At volume, yes. At low volumes, no. The break-even point depends on your model quality requirements, GPU tier, and pricing model. For 7B–13B models on H100 spot (RunPod ~$1.35/hr), you break even vs the OpenAI API at roughly 5–20M tokens/month. Below that, the operational overhead of managing GPU instances may not be worth the savings. Reserved or on-demand pricing shifts break-even to 20–100M tokens/month.
What's the cheapest GPU for running a 7B model in 2026?
For raw cost-per-token on a 7B model, the RTX 4090 on spot marketplaces (Vast.ai, RunPod) often wins at $0.35–$0.45/hr, delivering ~2,500 tokens/sec for approximately $0.040–0.050/1M tokens. The A100 on Vultr at $0.125/hr on-demand is the best on-demand pick (very low cost, no spot risk). H100 spot at $1.35/hr is faster but the cost-per-token is similar given proportionally higher throughput.

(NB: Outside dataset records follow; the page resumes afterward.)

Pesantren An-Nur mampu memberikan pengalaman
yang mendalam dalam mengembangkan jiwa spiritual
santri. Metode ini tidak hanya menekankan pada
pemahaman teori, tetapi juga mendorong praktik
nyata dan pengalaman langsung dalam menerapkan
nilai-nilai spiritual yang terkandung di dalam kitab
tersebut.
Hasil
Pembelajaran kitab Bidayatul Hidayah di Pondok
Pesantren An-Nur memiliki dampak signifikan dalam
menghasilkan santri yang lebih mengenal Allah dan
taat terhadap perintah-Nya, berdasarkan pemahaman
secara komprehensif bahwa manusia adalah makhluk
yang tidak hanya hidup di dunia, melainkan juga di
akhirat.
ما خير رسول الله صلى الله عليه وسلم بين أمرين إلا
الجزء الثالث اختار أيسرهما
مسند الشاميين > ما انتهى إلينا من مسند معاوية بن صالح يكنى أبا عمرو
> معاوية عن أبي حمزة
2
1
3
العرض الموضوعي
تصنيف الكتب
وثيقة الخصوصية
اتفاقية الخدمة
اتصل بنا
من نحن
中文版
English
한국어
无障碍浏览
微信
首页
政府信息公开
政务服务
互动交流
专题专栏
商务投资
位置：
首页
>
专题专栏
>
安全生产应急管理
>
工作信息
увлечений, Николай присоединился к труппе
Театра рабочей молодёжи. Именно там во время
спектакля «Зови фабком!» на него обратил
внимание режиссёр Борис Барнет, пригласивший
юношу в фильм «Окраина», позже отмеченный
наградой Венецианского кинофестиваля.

Do I need multiple GPUs for 70B models?
Yes. A 70B model at FP16 requires ~140GB VRAM. You'll need either an H200 (141GB), 2× A100 80GB, 2× H100 80GB, or 4× L40S/RTX 4090. This calculator shows per-GPU cost but for 70B+ models, your actual cost is 2× or more the listed per-GPU rate. Use the model size selector — when you select 70B, the calculator adjusts throughput estimates to reflect this constraint.
What inference framework should I use for best token throughput?
vLLM is the current gold standard for throughput on NVIDIA GPUs, especially at high batch sizes. TGI (Hugging Face Text Generation Inference) offers good compatibility. SGLang is excellent for structured outputs. llama.cpp is best for CPU inference or low-VRAM GPU inference with quantization. The throughput estimates in this calculator assume vLLM — other frameworks may be 20–50% slower at similar batch sizes.